Ankylosing spondylitis is an inflammatory condition that primarily targets the spine. It is characterized by pain, a progressive “stiffening” of the spine and can sometimes be associated with other conditions like irritable bowel syndrome and uveitis (irritation of the eye). Diagnosing this condition can be very tricky so as we always say in this blog, it’s important to have your spinal pain examined and diagnosed by a qualified professional who is knowledgeable about the various conditions that target the spine.
Ankylosing Spondylitis – What is it?
As mentioned above, ankylosing spondylitis or “AS” is an inflammatory condition that targets the spine. Similar to rheumatoid arthritis, ankylosing spondylitis is a systemic condition. An easy way to understand this is that a person with ankylosing spondylitis has certain cells that have chosen to target the spine and inflame it. This is somewhat different from a “wear and tear” type of arthritis. In a “wear and tear” or degenerative type of arthritis (such as degenerative disc disease or osteoarthritis) the joint is usually damaged in an area that has been subjected to extensive use or trauma. With a more systemic type of arthritis like ankylosing spondylitis, the cells choose their target, somewhat independent of “wear and tear” forces. Again, with ankylosing spondylitis, these cells have chosen to attack the spine resulting in pain and stiffening.

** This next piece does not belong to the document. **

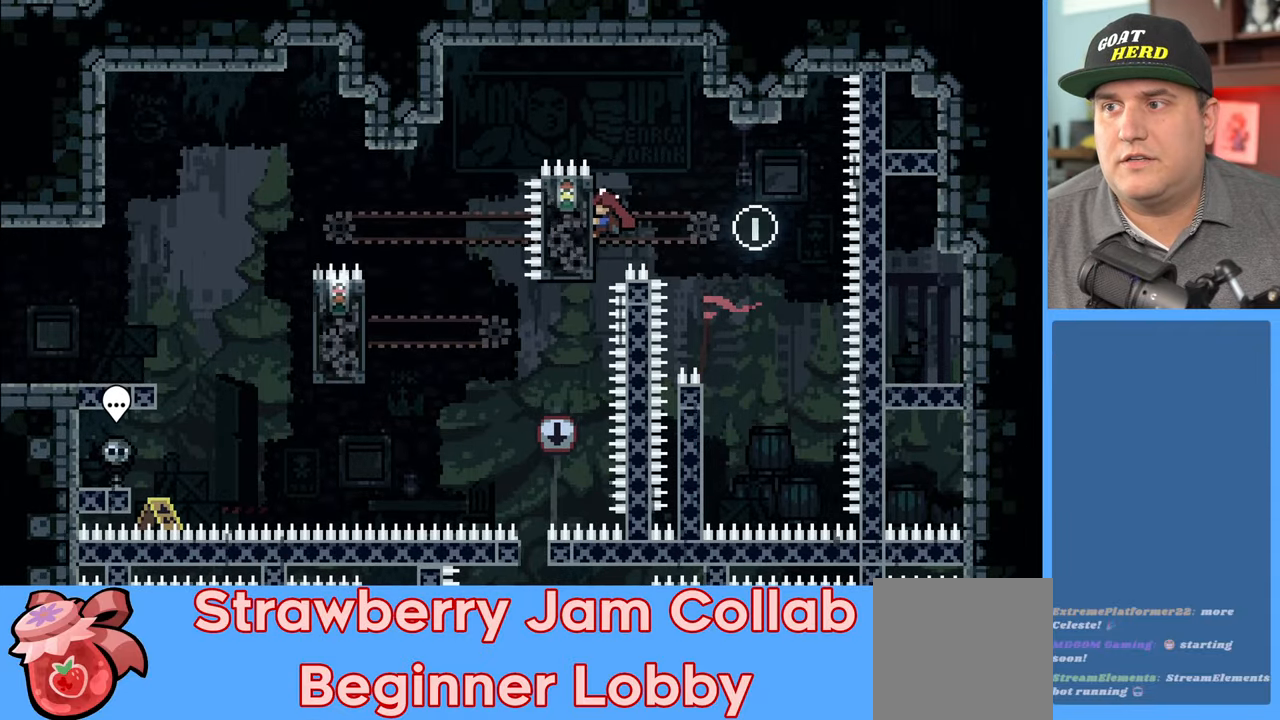
{"buttons": ["R2"], "left_stick": "left", "right_stick": "center", "events": [[217, "R2", "up"], [483, "R2", "down"], [500, "left_stick", "left"]]}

Ankylosing Spondylitis – Where does it happen?
Ankylosing spondylitis usually begins in the sacroiliac joints and then tends to move to other areas higher up in the spine. Therefore, it can target various structures within the spine including the areas where the ribs attach. Peripheral joints like the shoulders and the hips can also be affected. Ankylosing spondylitis can sometimes be associated with irritable bowel disease, uveitis or iritis (inflammation of the eye) and psoriasis.

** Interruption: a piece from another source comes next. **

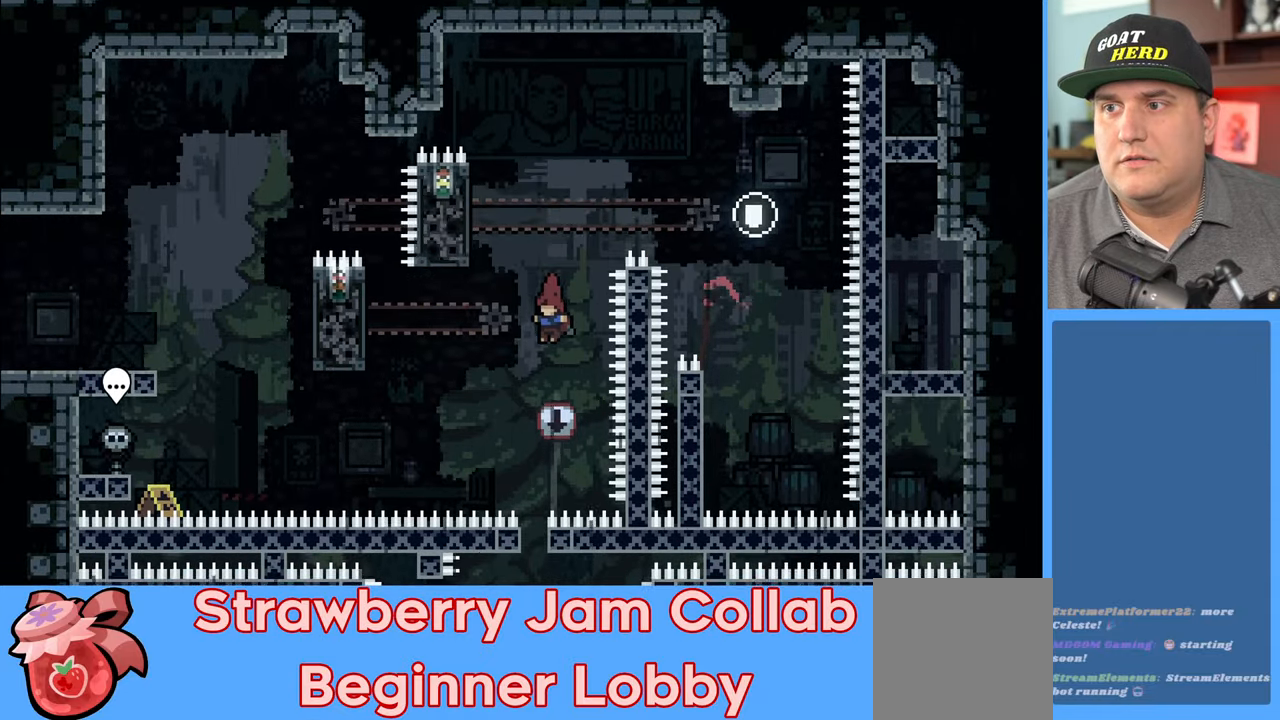
{"buttons": ["R2"], "left_stick": "left", "right_stick": "center", "events": [[50, "L3", "down"], [50, "X", "down"], [200, "X", "up"], [433, "L3", "up"]]}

Ankylosing Spondylitis – Who does it affect?
Ankylosing spondylitis is usually diagnosed in young adults. Males are affected more than females, and it is rare to be diagnosed with ankylosing spondylitis after the age of 45. There is often a genetic link to ankylosing spondylitis so family history is an important aspect to consider.
Ankylosing Spondylitis Symptoms
Ankylosing Spondylitis is characterized by a painful stiffening of the spine. As the condition progresses, the spine inflames, especially at the areas where ligaments and tendons insert. There is usually bony overgrowth and certain parts of the spine fuse together. With time, the fused areas are clinically noticeable as there can be a decrease in the person’s motion.
Diagnosing Ankylosing Spondylitis
Ankylosing spondylitis can be a difficult condition to diagnose. According to the literature, it often takes as long as 7 to 10 years to confirm the diagnosis. This can be partially attributed to the fact that although signs of ankylosing spondylitis can be seen on an x-ray, these signs take some time to be visible, usually long after the symptoms are present. Thankfully, MRI is now able to detect some of the early changes in the spine. As with most conditions, it is important for the diagnosing practitioner to combine all of the relevant information. For example, many patients with ankylosing spondylitis will have a positive blood test for the HLA-B27 antigen. Combined with the characteristic changes on x-ray or MRI, this blood test can assist in diagnosing the condition. Relevant questions for the practitioner to ask would also include the following…
Is there morning stiffness of greater than 30 minutes?
Is there an improvement in pain with exercise but not with rest?
Is the patient wakening because of back pain during the second half of the night only?
Is there alternating buttock pain?
Is there a history of eye irritation?
Is there a family history of inflammatory arthritis?
How has the patient responded to non steroidal anti-inflammatories?
Is there swelling in any peripheral joints?
Does the patient experience irritable bowels?
Does the patient have psoriasis?
As a chiropractic and physiotherapy clinic, our role in the treatment of ankylosing spondylitis is conservative. Like most spinal conditions and cases of back pain that present to our clinic, we take an evidence informed approach to care, assisting the patient with spine mobility and promoting proper core stability and muscular function. When patients with ankylosing spondylitis present with acute flare-ups, modalities like laser can be helpful in reducing pain.
Ankylosing spondylitis warrants a referral to a rheumatologist. The rheumatologist will determine the most appropriate pharmacological intervention for the patient and will order the appropriate blood tests or imaging (like MRI) to confirm the diagnosis. Thankfully, there are newer treatment options for ankylosing spondylitis (called TNF blocking agents) that have been shown to assist in reducing spinal inflammation as well as potentially slowing the progression of boney growth seen on x-ray.
Shaikh SA. Ankylosing spondylitis: recent breakthroughs in diagnosis and treatment. JCCA 2007; 51(4): 249-260.
Yokum TR, Rowe LJ. Essentials of Skeletal Radiology Second Edition Volume 2. 1996 Williams & Wilkins.